## Texte d'étude
L’entraînement à ce genre de cuisine exige de la part de celui qui la pratique un sens de l’effort total ainsi qu’un parfait contrôle de soi, deux qualités élémentaires et essentielles dans le bouddhisme zen. Elles impliquent le choix d’aliments de saison, des préparations variées, le respect et le goût des ingrédients, l’économie dans les gestes, l’exactitude et à travers tout cela l’appréciation de la vie en général, la recherche d’encore plus d’harmonie avec le reste du monde et un parfait accord avec soi-même.
C’est un véritable entraînement à la simplicité et à la frugalité (même les épluchures, dans les temples zen, doivent être utilisées), une activité de caractère sacré. Mais c’est aussi faire de l’ordinaire une expérience extraordinaire, ce dont on retire une volupté certaine. Dans la pratique de cet entraînement, couper un navet n’est pas moins important que lire ou méditer. Esthétique, morale, éthique, santé, économie, tout y a trait.

## Matériel fourni
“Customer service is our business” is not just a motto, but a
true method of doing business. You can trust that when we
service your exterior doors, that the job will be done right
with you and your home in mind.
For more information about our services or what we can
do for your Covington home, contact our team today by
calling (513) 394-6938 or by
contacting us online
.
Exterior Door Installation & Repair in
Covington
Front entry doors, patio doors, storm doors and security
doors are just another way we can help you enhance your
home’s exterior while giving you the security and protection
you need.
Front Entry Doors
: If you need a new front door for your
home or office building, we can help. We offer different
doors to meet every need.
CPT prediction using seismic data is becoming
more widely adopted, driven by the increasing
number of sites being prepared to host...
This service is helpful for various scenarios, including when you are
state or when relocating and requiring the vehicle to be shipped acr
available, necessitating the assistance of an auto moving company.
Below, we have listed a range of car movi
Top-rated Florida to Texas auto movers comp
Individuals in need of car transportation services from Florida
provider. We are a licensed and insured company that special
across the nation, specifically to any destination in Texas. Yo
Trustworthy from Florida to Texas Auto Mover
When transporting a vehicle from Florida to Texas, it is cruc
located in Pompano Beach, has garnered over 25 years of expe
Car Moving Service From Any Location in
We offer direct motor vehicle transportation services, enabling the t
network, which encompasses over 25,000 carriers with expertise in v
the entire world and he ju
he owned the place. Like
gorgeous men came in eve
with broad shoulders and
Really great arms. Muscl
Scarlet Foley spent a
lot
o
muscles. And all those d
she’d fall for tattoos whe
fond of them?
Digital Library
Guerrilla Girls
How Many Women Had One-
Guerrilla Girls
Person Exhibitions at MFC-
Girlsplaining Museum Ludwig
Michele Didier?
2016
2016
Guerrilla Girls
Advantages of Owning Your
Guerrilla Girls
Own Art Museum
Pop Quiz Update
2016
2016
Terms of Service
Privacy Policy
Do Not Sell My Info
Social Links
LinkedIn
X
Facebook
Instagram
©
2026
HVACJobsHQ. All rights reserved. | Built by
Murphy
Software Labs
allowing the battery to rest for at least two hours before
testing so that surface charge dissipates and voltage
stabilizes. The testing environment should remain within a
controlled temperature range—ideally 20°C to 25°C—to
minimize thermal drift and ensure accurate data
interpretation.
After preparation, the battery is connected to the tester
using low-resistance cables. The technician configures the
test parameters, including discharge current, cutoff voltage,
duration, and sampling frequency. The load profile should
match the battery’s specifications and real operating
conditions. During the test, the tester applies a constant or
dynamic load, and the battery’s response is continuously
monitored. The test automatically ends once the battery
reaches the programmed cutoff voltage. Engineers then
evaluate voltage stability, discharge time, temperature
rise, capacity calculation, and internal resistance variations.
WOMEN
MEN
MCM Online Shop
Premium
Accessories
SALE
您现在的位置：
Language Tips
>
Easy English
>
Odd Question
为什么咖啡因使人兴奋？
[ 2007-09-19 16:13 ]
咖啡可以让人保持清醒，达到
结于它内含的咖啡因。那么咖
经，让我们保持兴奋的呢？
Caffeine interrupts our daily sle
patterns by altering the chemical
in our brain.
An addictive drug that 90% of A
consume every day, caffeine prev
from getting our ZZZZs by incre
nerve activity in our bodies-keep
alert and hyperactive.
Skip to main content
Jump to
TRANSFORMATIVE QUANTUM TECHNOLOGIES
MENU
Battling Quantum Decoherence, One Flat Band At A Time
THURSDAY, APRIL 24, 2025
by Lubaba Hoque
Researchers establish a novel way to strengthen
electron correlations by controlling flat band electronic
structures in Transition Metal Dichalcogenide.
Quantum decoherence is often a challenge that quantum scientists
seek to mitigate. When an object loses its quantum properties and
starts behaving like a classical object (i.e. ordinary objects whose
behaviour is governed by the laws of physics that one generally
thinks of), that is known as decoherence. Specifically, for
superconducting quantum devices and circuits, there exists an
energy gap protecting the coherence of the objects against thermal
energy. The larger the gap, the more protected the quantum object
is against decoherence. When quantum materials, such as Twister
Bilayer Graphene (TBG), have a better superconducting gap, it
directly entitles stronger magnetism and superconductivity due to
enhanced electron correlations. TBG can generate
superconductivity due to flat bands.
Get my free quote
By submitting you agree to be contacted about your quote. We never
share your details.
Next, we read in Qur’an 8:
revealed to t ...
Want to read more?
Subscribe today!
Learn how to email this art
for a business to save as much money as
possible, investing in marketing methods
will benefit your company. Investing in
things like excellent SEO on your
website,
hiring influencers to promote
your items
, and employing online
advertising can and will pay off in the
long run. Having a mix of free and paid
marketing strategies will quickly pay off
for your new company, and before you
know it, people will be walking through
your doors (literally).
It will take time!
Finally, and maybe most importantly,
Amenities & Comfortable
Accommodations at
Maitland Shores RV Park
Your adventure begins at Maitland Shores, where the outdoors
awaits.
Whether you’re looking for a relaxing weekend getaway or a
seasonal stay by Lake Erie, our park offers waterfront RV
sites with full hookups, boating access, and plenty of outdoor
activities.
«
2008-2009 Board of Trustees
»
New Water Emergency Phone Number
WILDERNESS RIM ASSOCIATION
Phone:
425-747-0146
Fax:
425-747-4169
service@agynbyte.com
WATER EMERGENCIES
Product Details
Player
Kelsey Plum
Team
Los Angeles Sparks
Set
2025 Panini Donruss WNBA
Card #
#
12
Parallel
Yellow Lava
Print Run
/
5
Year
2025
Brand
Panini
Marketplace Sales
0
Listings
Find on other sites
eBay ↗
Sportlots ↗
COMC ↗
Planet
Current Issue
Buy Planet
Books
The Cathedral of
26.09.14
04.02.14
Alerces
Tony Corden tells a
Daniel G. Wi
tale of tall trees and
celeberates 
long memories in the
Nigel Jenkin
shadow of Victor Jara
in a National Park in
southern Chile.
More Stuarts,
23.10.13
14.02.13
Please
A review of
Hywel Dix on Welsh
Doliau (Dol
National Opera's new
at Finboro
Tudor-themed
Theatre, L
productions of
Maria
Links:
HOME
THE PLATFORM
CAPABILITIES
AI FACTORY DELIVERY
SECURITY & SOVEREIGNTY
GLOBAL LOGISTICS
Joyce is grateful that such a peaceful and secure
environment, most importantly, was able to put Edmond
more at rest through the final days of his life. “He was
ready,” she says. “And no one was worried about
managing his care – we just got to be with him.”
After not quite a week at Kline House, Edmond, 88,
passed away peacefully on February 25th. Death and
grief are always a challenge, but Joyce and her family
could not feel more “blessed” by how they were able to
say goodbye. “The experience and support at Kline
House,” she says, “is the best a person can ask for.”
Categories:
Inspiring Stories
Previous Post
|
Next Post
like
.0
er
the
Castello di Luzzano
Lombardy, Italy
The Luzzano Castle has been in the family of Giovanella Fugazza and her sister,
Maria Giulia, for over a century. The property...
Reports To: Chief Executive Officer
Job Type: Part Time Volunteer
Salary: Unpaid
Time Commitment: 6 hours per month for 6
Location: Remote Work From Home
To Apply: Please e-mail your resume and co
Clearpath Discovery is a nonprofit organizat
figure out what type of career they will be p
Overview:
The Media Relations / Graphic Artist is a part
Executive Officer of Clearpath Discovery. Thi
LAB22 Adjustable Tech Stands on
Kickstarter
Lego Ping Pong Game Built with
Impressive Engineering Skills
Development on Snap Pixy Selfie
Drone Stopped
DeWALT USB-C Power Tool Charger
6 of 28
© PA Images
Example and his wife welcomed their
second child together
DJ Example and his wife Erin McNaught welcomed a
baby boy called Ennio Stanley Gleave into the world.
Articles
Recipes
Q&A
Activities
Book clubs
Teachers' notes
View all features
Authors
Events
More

## Mise en pratique
a – Selon le texte sur la cuisine zen, quelles sont les deux qualités que cet entraînement exige de celui qui le pratique ?
b – Poursuivez le texte sur la cuisine zen à la suite de sa dernière phrase.

## Résultats attendus
a – Un sens de l'effort total et un parfait contrôle de soi.

b –
Les principes de la cuisine shojin
— La qualité des ingrédients
— L’arrangement de la nourriture par couleurs selon les saisons
— Le gâchis interdit
Ces principes ont eu une grande influence sur la cuisine japonaise en général. La nourriture, et tout ce qui s’y rapporte, doit être aussi respectée que notre vie. Cette cuisine est préparée dans le but de purifier le corps et l’esprit. Équilibrer les qualités de l’aliment selon les saisons, inclure dans la préparation de chaque repas les cinq techniques de cuisson – faire bouillir, griller, frire, cuire à la vapeur et mijoter –, servir les cinq couleurs – vert, jaune, rouge, blanc et noir –, les cinq goûts – salé, sucré, acide, amer et épicé –, s’appliquer aux cinq vertus – foi, mémoire, méditation, énergie et sagesse – voilà ce qu’acheter, préparer, cuisiner, servir et manger devraient représenter pour toute personne soucieuse de sa famille et d’elle-même, et cherchant à honorer de son mieux la vie qui lui a été donnée.
Quoique nos vies modernes soient devenues très confortables, explique le zen, nous nous sommes graduellement éloignés de notre environnement naturel et de l’appréciation des saisons. Nous oublions peu à peu la brise soufflant dans la cime des arbres et les doux rayons du soleil. Regarder la verdeur d’un bois, la couleur d’une fleur ou le vol d’un oiseau ne requiert aucune attention spéciale et, pourtant, ce n’est pas perdre son temps : on recouvre ainsi la santé qui est le fondement de tous les autres biens qu’on peut avoir en cette vie. C’est nourrir, en fin de compte, son « équilibre ».
Nourrir le spirituel
« La chose la plus importante dans la pratique spirituelle est la nourriture : quand vous mangez, comment vous mangez, pourquoi vous mangez. »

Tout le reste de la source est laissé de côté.